Strangely enough this glare seemed to perpetuate in its outlines the shape and dimensions of the vanished house. It was as if the house were still there, but transmuted from joists and clap-boards and shingles, into an illuminated and impalpable ghost of itself. There was a weird effect of transparency about it. Through the spectral bulk of red light I could see the naked and gnarled apple-trees in the home-orchard on the further side; and I remembered at once that painful and striking parallel of Scrooge gazing through the re-edified body of Jacob Marley, and beholding the buttons at the back of his coat. It all seemed some monstrous dream.

But no, here the others were. Janey Wilcox and the Underwood girl had come out from the barn, and were carrying in more things. I perceived now that there was a candle burning inside, and presently Esther Hagadorn was to be seen. Hurley had disappeared, and so I went up the sloping platform to join the women—noting with weak surprise that my knees seemed to have acquired new double joints and behaved as if they were going in the other direction. I stumbled clumsily once I was inside the barn, and sat down with great abruptness on a milking-stool, leaning my head back against the haymow, and conscious of an entire indifference as to whether school kept or not.

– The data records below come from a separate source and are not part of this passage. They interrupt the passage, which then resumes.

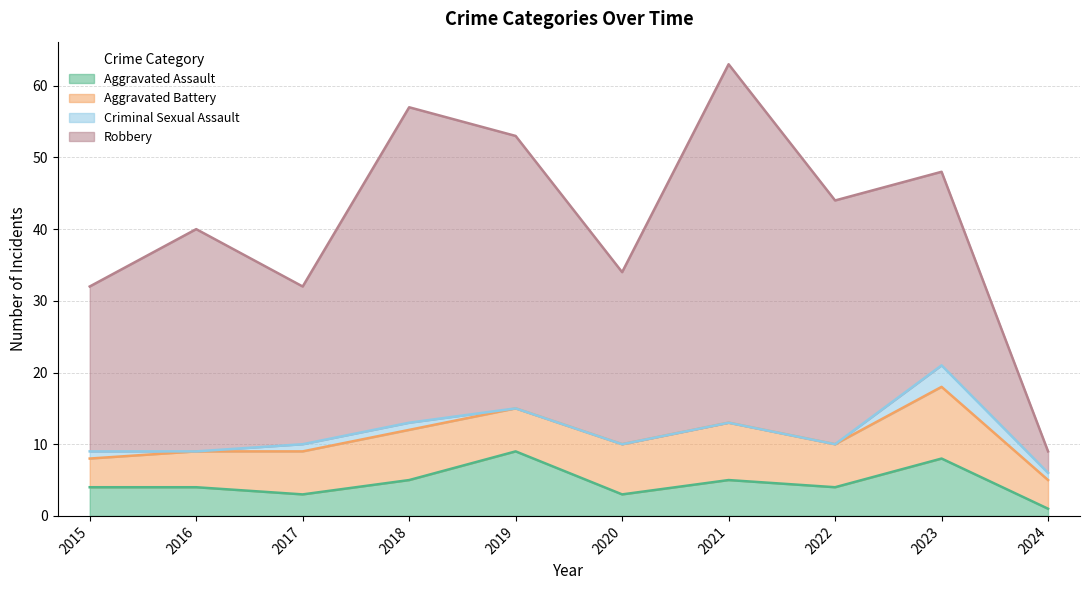

In Aggravated Battery, how many points are higher than both neighbors (excluding endpoints)?

3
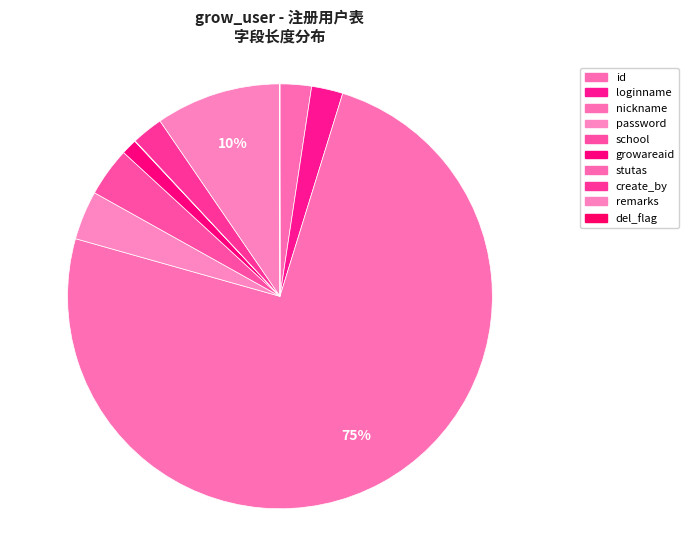

Is there a majority slice in this chart?

Yes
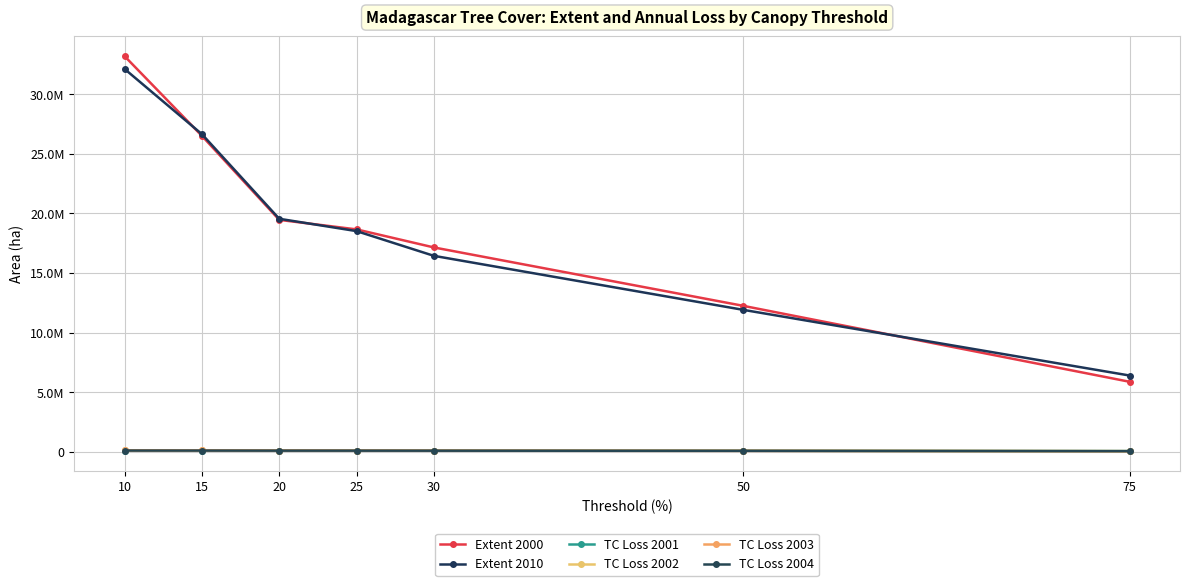

Does the chart have visible grid lines?

Yes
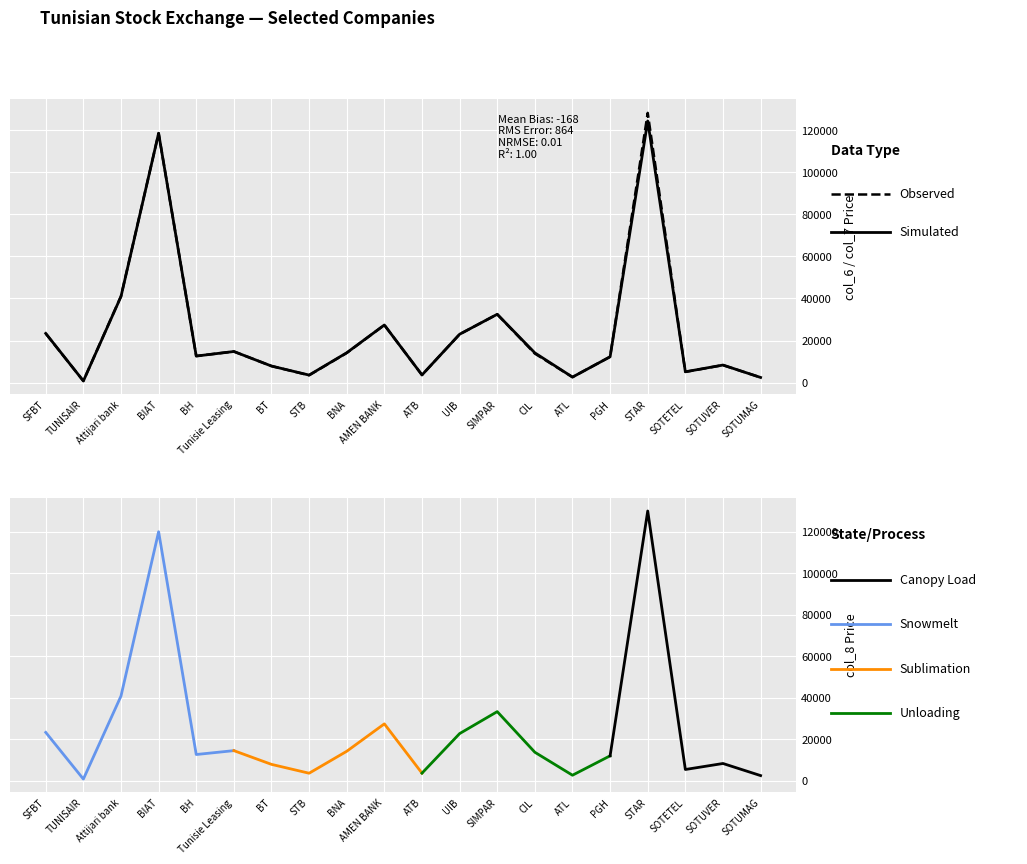

At BH, list the series in order from smallest to largest.

col_7, col_6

The feeble light of the candle was losing itself upon the broad high walls of new hay; the huge shadows in the rafters overhead; the women-folk silently moving about, fixing up on the barn floor some pitiful imitation, poor souls, of the home that had been swept off the face of the earth, and outside, through the wide sprawling doors, the dying away effulgence of the embers of our roof-tree lingering in the air of the winter night.

Abner Beech came in presently, with the gun in one hand, and a blackened and outlandish-looking object in the other, which turned out to be the big pink sea-shell that used to decorate the parlor.

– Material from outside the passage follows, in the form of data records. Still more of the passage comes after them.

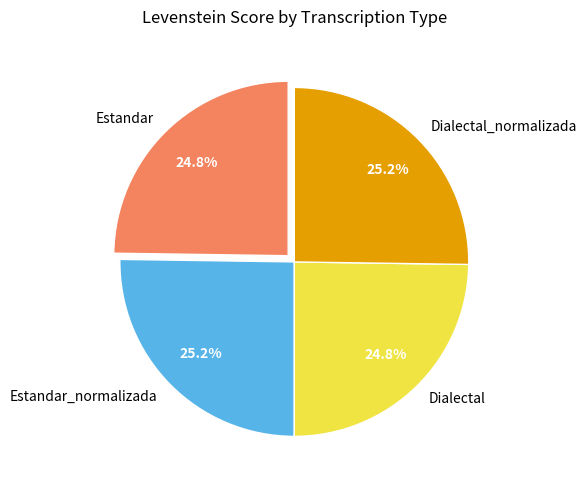

What is the ratio of the value at Dialectal_normalizada to the value at Estandar_normalizada?

1.0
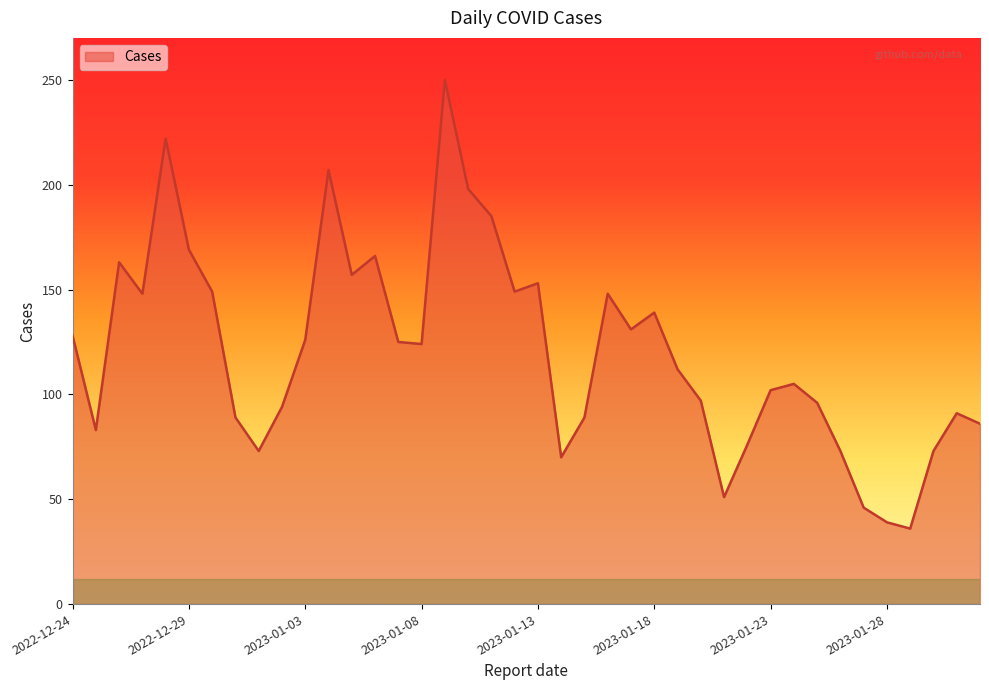

What is the maximum value shown in the chart?

250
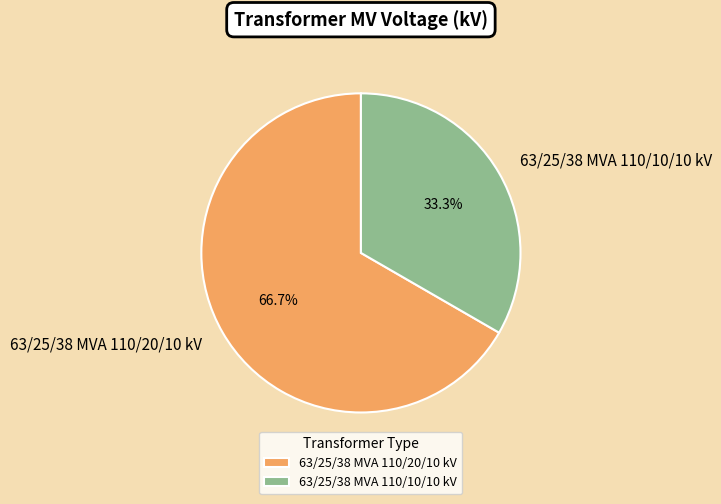

Which has a higher value, 63/25/38 MVA 110/20/10 kV or 63/25/38 MVA 110/10/10 kV?

63/25/38 MVA 110/20/10 kV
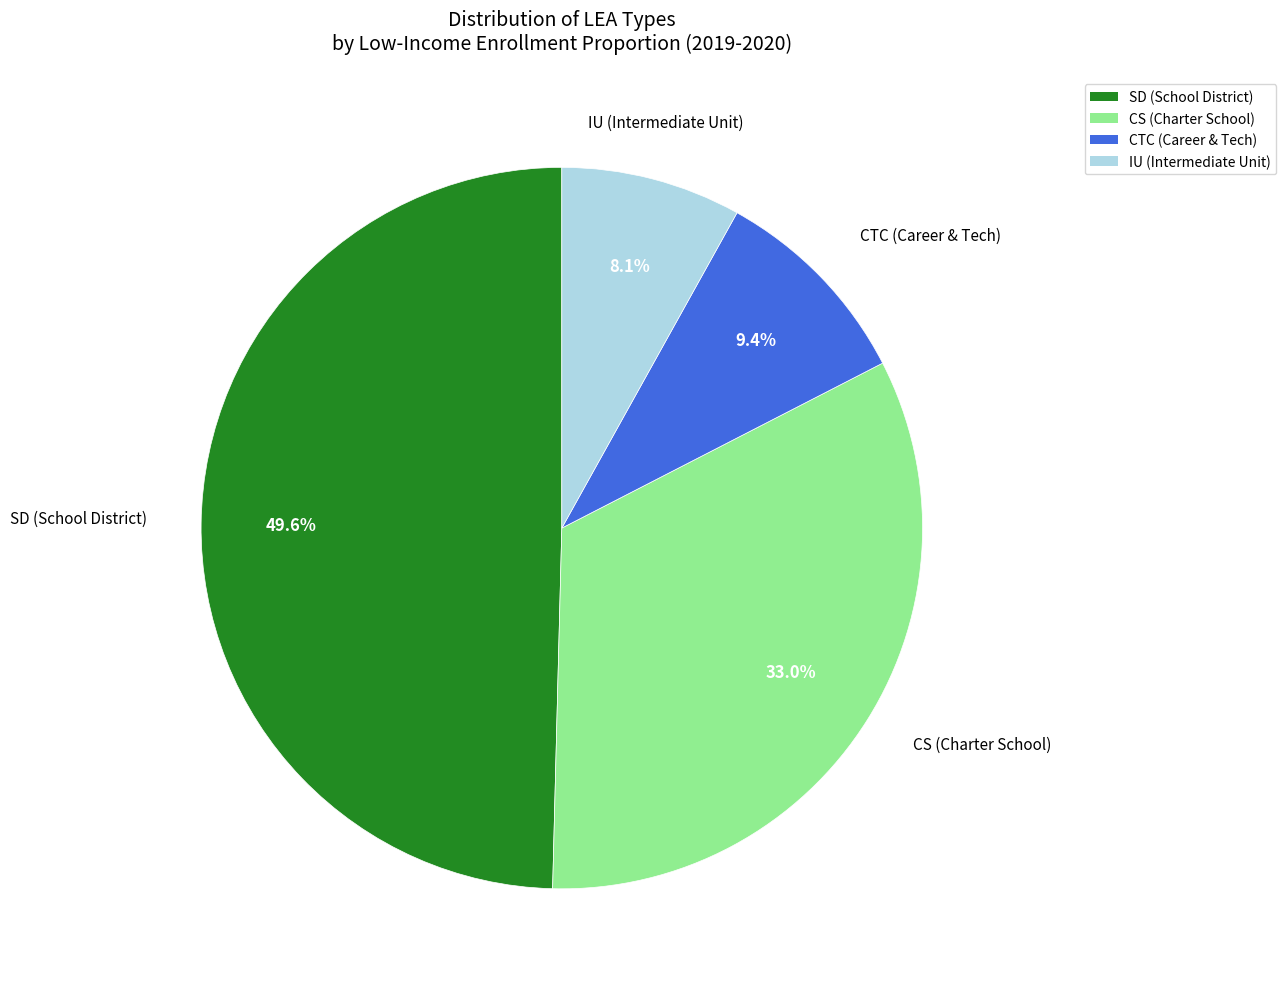

Is there any slice that represents more than half of the pie?

No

Again it was like some half-waking vision—the mantel. He held it up for M’rye to see, with a grave, tired smile on his face.

“We got it out, after all—just by the skin of our teeth,” he said, and Hurley, behind him, confirmed this by an eloquent grimace.

M’rye’s black eyes snapped and sparkled as she lifted the candle and saw what this something was. Then she boldly put up her face and kissed her husband with a resounding smack. Truly it was a night of surprises.

“That’s about the only thing I had to call my own when I was married,” she offered in explanation of her fervor, speaking to the company at large. Then she added in a lower tone, to Esther: “He used to play with it for hours at a stretch—when he was a baby.”

“‘Member how he used to hold it up to his ear, eh, mother?” asked Abner, softly.